İşte bu müthiş sözlerden de anlaşıldığı üzere bir salikin tasavvufta ilerleyebilmesi için ilk evvela harama nazar etmemesi ve gözünü mümkün mertebe etraftan sakınıp ayağının ucuna bakaraktan adımlarını atması gerekir. Zira öyle bir zamandayız ki, etrafımız hak getire, toz duman halde, helaller haramlar iç içe geçmiş durumda,  şimdi gel de onca curcuna içerisinde bu pirincin taşını ayıkla, ne mümkün. Hele birde bu curcuna içerisinde Hak yolcusu bir salikin gözünü ayağının üzerine değil de etrafa bakaraktan yürüdüğünü düşünün, bak gör o zaman salikin iç dünyasında kopan fırtınayı, bu durumda Seyr-i sülûk yolunda çok büyük kayba uğrayacağı muhakkak. Bakın şöyle bir etrafa resmen sağımız solumuz ve her yanımız kuşatılmış durumda. Hadi biz neyse de bilhassa kendini hak yoluna adamış bir salik için etrafın bu kokuşmuşluğu öldürücü zehir olabiliyor. Elbette ki bu vahim tablo salikin sıratı müstakim üzere adım atmasına çok büyük engel teşkil edecektir. Malum, hak ve hakikat yolunda Allah’tan gayri her şey masivadır, Bu nedenle gerçek bir salik masivalardan kendini arındırması için hak ve hakikat yolunda her daim ‘Nazar ber kadem’ üzere adım atmaya kendini mecbur hisseder de.

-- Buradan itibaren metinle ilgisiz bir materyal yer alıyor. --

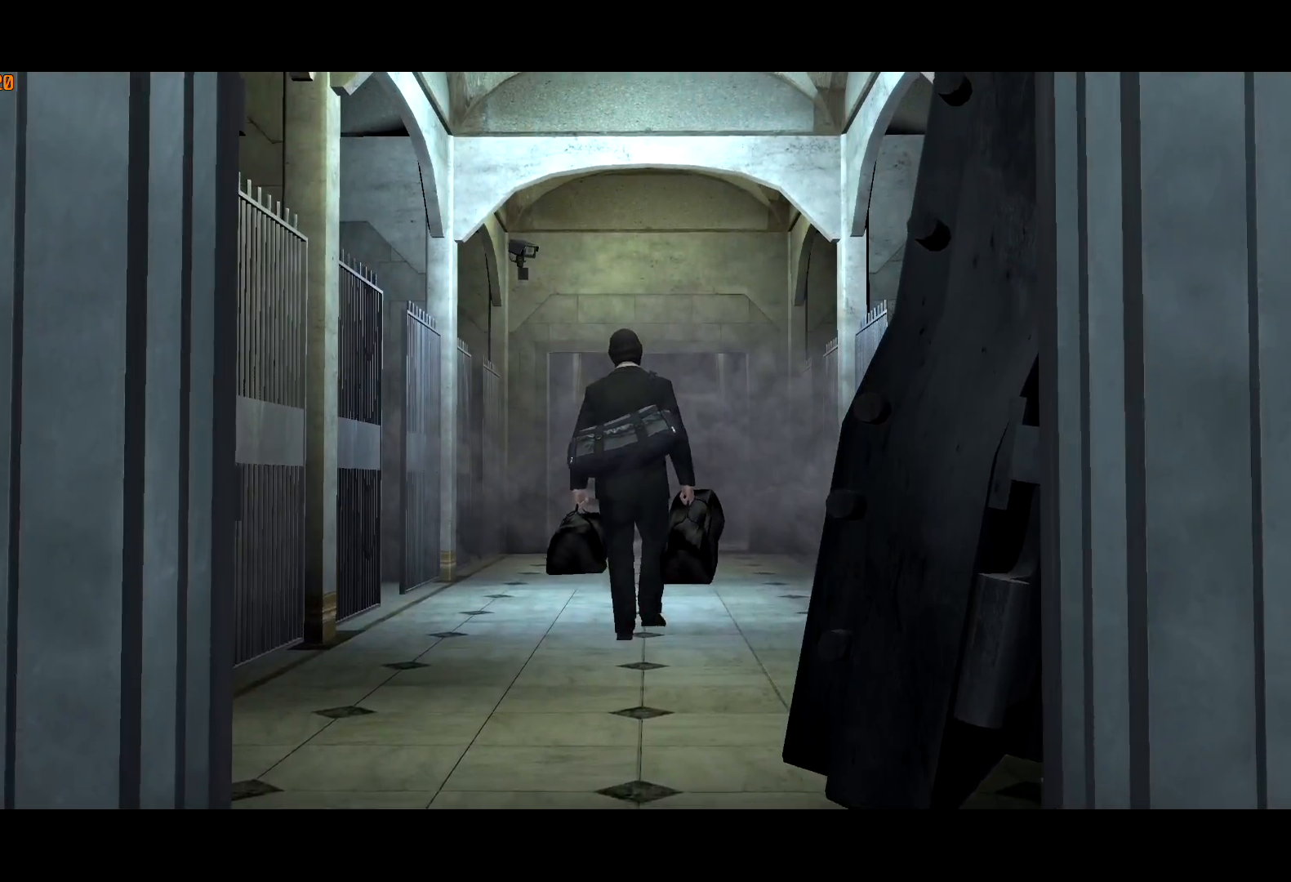
{"keys": ["return", "w"], "mouse": [], "events": [[84, "return", "down"], [134, "return", "up"], [234, "return", "down"], [267, "return", "up"], [367, "return", "down"], [417, "return", "up"], [467, "return", "down"]]}
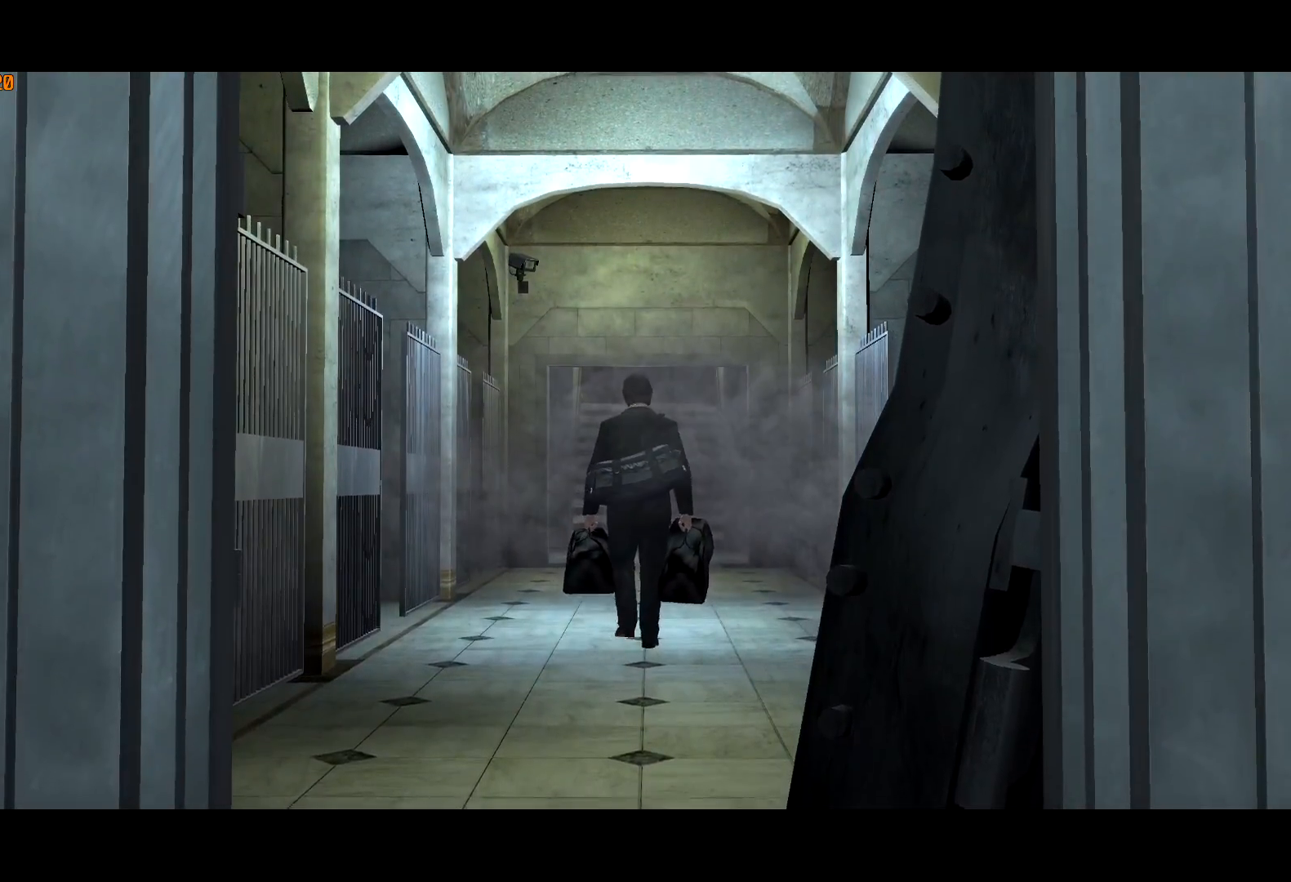
{"keys": ["w"], "mouse": [], "events": [[50, "return", "up"], [150, "return", "down"], [200, "return", "up"], [284, "return", "down"], [334, "return", "up"], [434, "return", "down"], [467, "return", "up"]]}
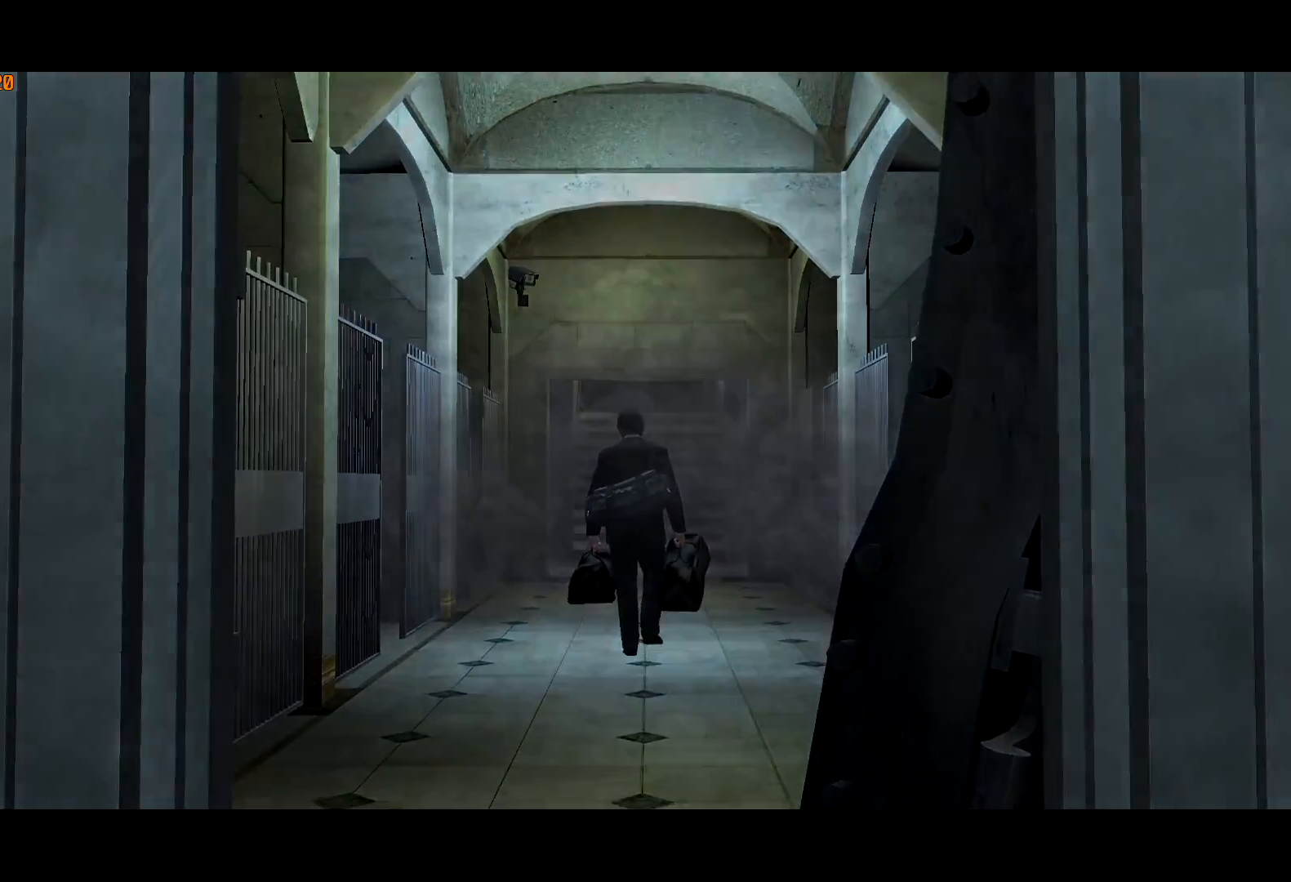
{"keys": ["return", "w"], "mouse": [], "events": [[67, "return", "down"], [117, "return", "up"], [217, "return", "down"], [250, "return", "up"], [350, "return", "down"], [400, "return", "up"], [434, "return", "down"]]}
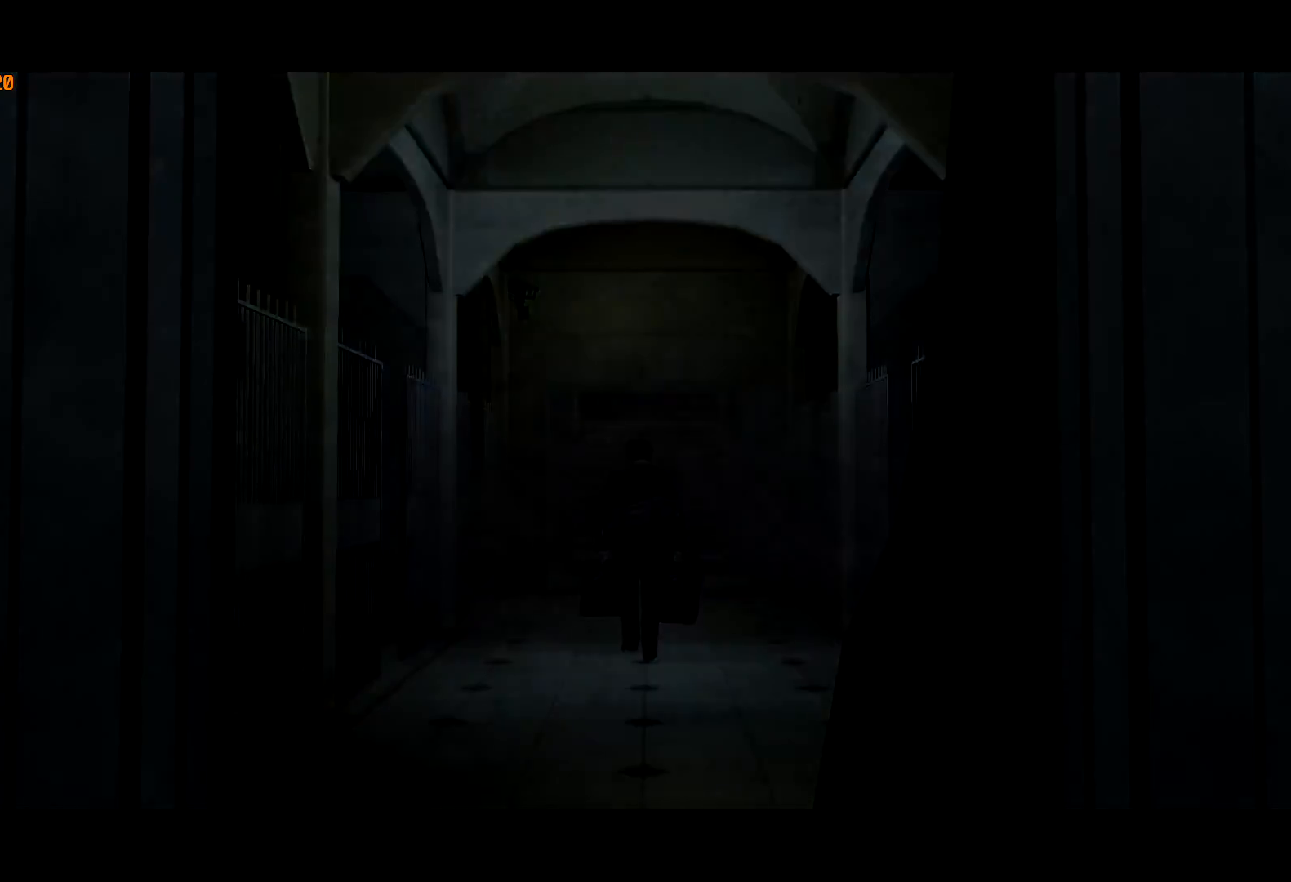
{"keys": ["return", "w"], "mouse": [], "events": [[34, "return", "up"], [84, "return", "down"], [184, "return", "up"], [234, "return", "down"], [317, "return", "up"], [367, "return", "down"], [417, "return", "up"], [500, "return", "down"]]}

Evet, bir salik için Allah’tan gayri her şey masiva olduğu gibi Hak yolunda ilerlemesine engelde olmakta. Şayet illa da etrafa bakacak olursa da Allah’ı hatırlatacak olan her ne varsa ona bakmalı. Ki, normal yollardan böylesi bir bakışın bile tasavvufta belli bir ölçüsü, kaidesi ve adab-ı muaşereti söz konusudur. Nasıl mı? Mesela bir an kendimizi Allah dostlarının meclisinde olduğumuzu düşünelim. Biz biliyoruz ki onların yüzüne bakıldığında bize Allah’ı hatırlatırlar hep.  Ancak bakmak iyi hoşta, bu demek değildir ki onların yüzüne bakarken doğrudan göz göze gelecek şekilde bakılsın. Oysa tasavvufta nasıl bakılacağının adabı usulü bellidir zaten, yani bakmanın adabı göz göze gelmeyecek şekilde bakmaktır. Ki, Evliyaullah’ın bakışı bizim gibi değil,  Allah’ın nuruyla bakmaktalar, işte bu nedenledir ki, Allah dostunun iki kaşı arasından çıkan nura doğrudan bakıldığında adeta şimşek çakarcasına bir etkileşim olur ki her salik bunu kaldıramayabilir. O halde salikin her halükarda mürşidiyle göz göze gelmemeye dikkat etmesinde fayda vardır. Aksi halde mürşidinin nazarından istifadesi zorlaşabilir.  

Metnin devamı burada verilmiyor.